[DOCUMENT SECTION]:
"""

Among the recommendations of the jury at the inquest of the late Dhara Kivlehan was that a database of all available critical care beds be made known to all hospitals in the Republic. This rider to the verdict of death due to medical misadventure was made after the inquest heard that Sligo Regional Hospital had no intensive care unit (ICU) bed for Ms Kivlehan when she developed pregnancy complications while subsequently, at tertiary hospital level, neither Galway nor Dublin could provide intensive care facilities.
This is a worrying revelation that has led to calls for the Health Service Executive (HSE) to carry out an audit to ascertain if sufficient intensive care beds are available in the system. That a full audit of ICU facilities in the State was carried out exactly five years ago by Prospectus consultants with specific recommendations for improvement is hardly reassuring.
The 2009 Prospectus report identified a need to radically reconfigure existing critical care services. An audit carried out by the consultants found evidence of undercapacity by directly measuring the level of ICU admission refusals and the early discharge of critically patients at that time. Prospectus recommended an immediate 45 per cent increase in critical care capacity, with the number of ICU beds rising from 289 to 418. Furthermore it flagged a need to increase the number of beds progressively to 579 over the period from 2010 to 2020.
The experience of Ms Kivlehan some four years ago suggests the under-provision of beds continued after the report. And a management board meeting at Cork University Hospital last April noted its ICU was running at full capacity with 10 beds but with a need for 28 staffed critical care beds, pointing to a persisting problem.
That there is a clear threat to patient safety in our health system some 5 years after it was identified is unacceptable. Minister for Health Leo Varadkar must ask senior HSE management for an urgent explanation.

"""

[ACTIVITY]:
Reproduce the passage of the text on intensive care beds that begins with the words containing "The 2009 Prospectus" and ends with "2010 to 2020.". The records come from a different source than the text.

[ENTRIES SUPPLIED]:
"""

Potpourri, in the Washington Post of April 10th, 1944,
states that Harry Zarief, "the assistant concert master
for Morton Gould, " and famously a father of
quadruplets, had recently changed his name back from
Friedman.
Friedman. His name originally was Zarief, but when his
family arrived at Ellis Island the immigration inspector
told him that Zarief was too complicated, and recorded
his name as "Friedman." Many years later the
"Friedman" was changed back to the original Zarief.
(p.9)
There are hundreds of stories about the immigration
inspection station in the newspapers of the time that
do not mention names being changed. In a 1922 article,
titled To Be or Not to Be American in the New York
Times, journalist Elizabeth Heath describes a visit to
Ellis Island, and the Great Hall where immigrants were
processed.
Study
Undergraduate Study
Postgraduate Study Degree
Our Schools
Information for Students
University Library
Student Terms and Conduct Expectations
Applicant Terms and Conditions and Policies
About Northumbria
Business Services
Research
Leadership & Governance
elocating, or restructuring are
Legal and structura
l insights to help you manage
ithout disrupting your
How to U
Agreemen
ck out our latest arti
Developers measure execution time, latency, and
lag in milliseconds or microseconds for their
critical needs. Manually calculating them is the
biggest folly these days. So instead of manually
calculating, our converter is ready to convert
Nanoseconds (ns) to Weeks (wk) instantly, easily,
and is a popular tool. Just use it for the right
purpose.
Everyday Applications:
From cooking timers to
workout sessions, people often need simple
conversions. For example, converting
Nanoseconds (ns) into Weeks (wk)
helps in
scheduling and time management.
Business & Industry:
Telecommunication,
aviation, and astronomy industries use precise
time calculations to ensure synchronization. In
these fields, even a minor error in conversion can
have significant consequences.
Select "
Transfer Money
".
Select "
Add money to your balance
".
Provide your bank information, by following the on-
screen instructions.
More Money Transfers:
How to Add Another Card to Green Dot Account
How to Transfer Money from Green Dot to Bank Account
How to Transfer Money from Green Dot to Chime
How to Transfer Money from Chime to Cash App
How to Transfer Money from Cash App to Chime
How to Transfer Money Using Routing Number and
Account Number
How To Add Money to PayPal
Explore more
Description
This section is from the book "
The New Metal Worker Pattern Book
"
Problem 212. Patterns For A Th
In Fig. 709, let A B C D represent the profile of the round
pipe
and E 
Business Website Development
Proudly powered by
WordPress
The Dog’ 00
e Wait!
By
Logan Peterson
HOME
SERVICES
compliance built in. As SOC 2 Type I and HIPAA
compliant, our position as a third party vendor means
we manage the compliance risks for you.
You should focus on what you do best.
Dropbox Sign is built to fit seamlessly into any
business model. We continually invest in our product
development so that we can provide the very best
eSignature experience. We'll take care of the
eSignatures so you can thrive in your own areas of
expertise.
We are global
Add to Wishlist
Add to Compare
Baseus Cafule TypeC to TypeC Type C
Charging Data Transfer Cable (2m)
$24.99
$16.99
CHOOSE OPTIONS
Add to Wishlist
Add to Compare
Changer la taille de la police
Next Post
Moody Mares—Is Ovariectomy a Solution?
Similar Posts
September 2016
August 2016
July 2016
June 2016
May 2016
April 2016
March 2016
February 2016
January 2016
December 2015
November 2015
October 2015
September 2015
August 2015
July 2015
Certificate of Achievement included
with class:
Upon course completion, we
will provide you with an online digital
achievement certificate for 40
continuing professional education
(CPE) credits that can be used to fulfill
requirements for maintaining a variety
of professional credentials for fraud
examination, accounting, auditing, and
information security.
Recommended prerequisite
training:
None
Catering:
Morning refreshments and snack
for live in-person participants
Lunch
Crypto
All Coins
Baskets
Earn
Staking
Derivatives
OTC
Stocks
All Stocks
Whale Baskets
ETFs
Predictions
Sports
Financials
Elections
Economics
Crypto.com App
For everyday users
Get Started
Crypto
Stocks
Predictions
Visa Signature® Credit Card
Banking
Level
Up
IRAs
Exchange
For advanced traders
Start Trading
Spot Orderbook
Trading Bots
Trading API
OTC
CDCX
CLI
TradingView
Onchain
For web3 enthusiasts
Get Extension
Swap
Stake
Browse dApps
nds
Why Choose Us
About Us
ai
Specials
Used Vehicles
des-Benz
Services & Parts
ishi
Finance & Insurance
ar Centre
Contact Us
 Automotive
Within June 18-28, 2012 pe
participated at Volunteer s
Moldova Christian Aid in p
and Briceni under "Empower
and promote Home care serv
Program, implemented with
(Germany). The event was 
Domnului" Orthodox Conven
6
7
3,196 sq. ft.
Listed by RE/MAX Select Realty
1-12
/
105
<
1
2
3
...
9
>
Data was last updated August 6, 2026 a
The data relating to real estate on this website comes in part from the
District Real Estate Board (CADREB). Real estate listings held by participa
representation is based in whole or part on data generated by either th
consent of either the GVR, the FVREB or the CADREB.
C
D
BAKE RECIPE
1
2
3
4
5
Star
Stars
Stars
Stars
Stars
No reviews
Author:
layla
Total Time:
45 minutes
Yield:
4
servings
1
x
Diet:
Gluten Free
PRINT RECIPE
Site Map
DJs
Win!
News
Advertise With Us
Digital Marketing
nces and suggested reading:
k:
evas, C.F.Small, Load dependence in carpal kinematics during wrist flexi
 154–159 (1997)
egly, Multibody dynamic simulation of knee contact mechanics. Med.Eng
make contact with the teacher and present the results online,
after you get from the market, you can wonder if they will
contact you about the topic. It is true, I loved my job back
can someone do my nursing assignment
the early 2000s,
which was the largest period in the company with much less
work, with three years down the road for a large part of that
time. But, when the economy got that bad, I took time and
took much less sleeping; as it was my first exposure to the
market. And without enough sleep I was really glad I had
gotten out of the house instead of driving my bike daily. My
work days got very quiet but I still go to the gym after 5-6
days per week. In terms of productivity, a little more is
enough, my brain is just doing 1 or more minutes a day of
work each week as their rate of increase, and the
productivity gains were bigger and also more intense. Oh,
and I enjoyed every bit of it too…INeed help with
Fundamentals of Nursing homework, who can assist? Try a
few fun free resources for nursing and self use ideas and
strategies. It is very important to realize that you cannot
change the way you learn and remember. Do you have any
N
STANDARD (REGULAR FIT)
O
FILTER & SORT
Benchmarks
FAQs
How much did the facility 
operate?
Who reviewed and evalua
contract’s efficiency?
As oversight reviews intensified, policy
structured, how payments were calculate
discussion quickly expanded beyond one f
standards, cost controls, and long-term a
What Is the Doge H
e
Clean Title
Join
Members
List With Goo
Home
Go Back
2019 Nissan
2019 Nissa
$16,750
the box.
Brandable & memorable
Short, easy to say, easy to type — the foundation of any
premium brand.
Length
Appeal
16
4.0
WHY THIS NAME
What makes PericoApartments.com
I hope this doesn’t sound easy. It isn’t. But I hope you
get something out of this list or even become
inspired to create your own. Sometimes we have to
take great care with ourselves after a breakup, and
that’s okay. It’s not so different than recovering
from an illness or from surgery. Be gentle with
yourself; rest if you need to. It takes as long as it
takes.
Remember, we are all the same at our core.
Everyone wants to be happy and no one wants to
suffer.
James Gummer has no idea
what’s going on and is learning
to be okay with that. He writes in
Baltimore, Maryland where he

"""

[SOLUTION TO THIS TASK]:
The 2009 Prospectus report identified a need to radically reconfigure existing critical care services. An audit carried out by the consultants found evidence of undercapacity by directly measuring the level of ICU admission refusals and the early discharge of critically patients at that time. Prospectus recommended an immediate 45 per cent increase in critical care capacity, with the number of ICU beds rising from 289 to 418. Furthermore it flagged a need to increase the number of beds progressively to 579 over the period from 2010 to 2020.